Instructions to follow: The answer must be the full data, restated word for word, with no pictures in it.

Supplied information:
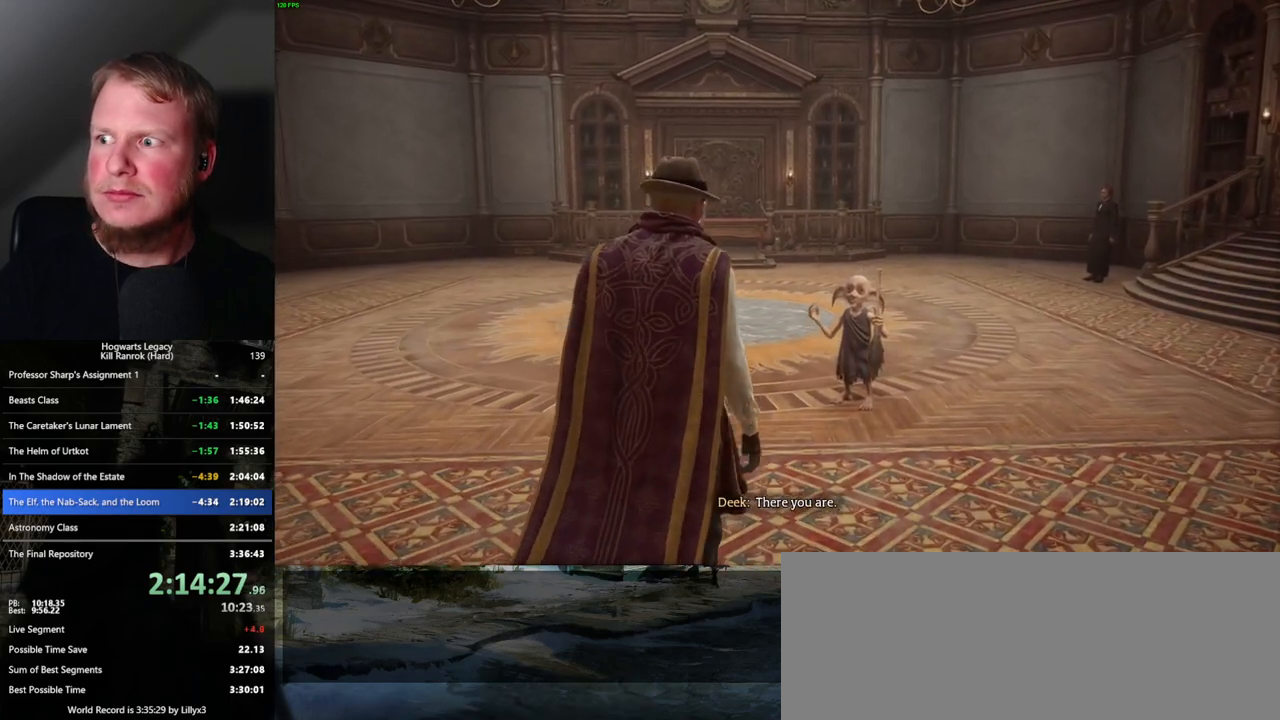
{"keys": ["w"], "mouse": [], "events": []}
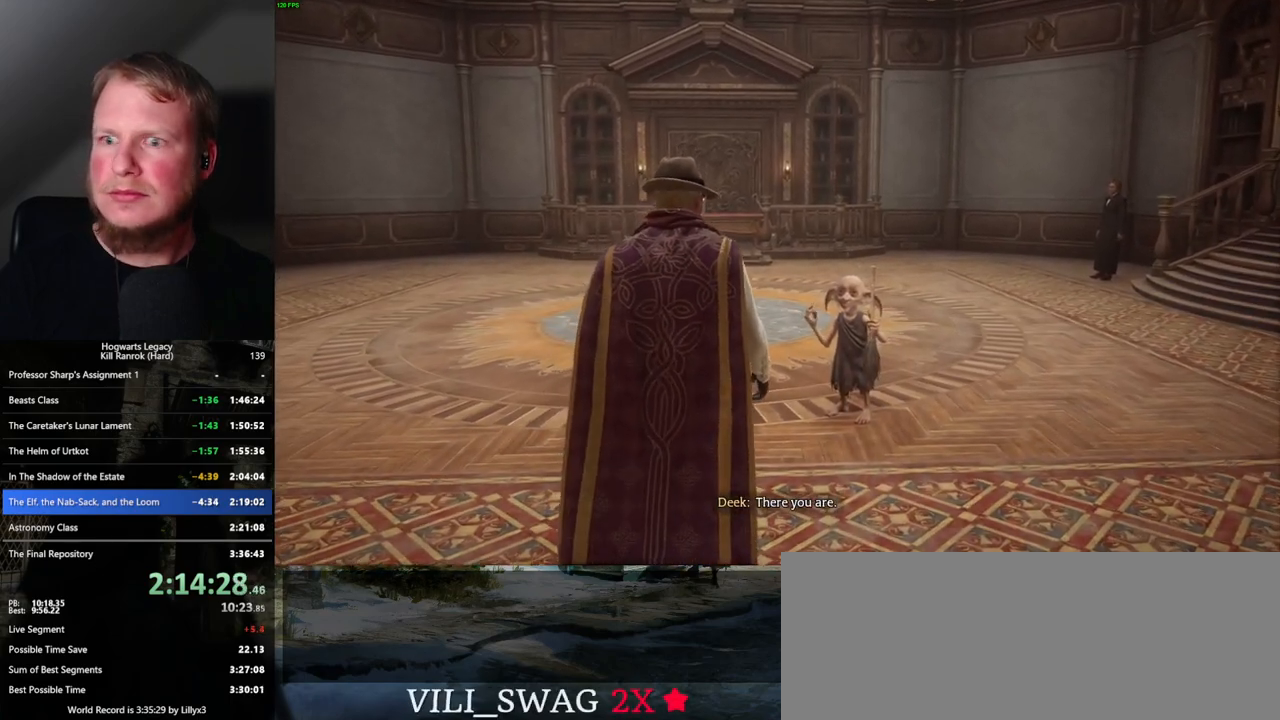
{"keys": ["w"], "mouse": [], "events": []}
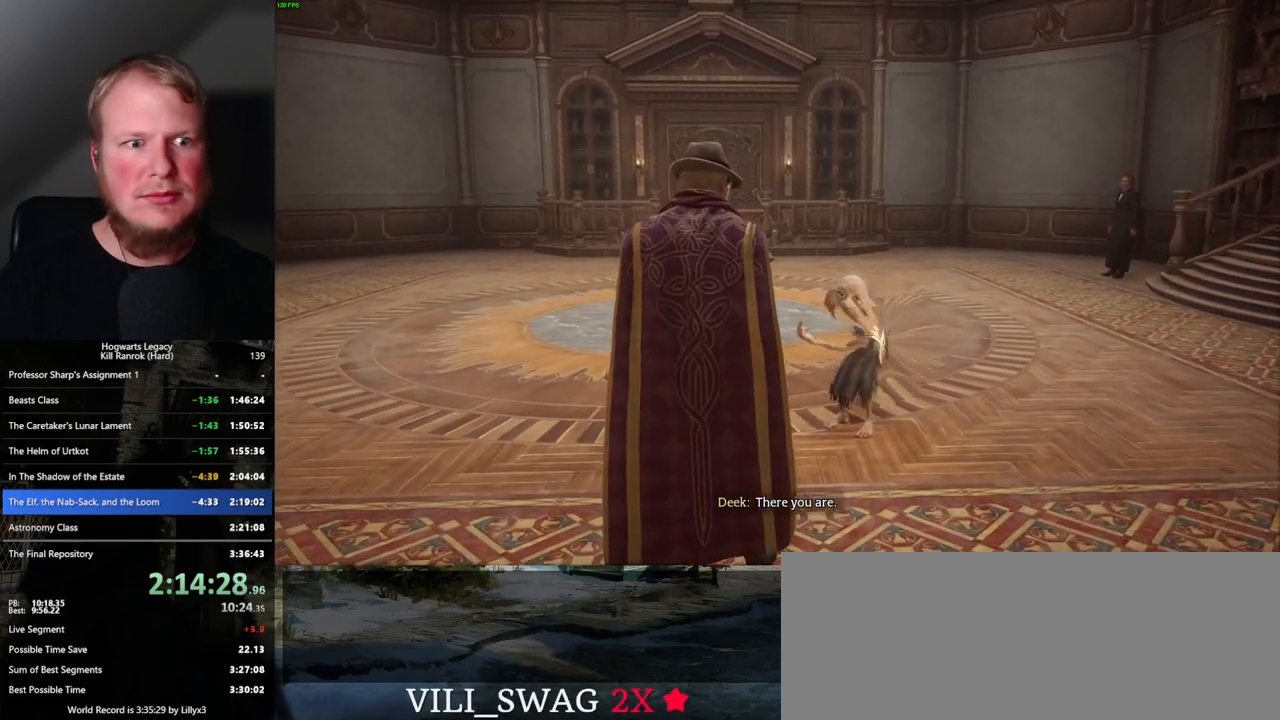
{"keys": [], "mouse": ["wheel"], "events": [[17, "w", "up"], [267, "mouse_wheel", "down"], [417, "mouse_wheel", "up"], [467, "mouse_wheel", "down"]]}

Task output:
{"keys": ["w"], "mouse": [], "events": []}
{"keys": ["w"], "mouse": [], "events": []}
{"keys": [], "mouse": ["wheel"], "events": [[17, "w", "up"], [267, "mouse_wheel", "down"], [417, "mouse_wheel", "up"], [467, "mouse_wheel", "down"]]}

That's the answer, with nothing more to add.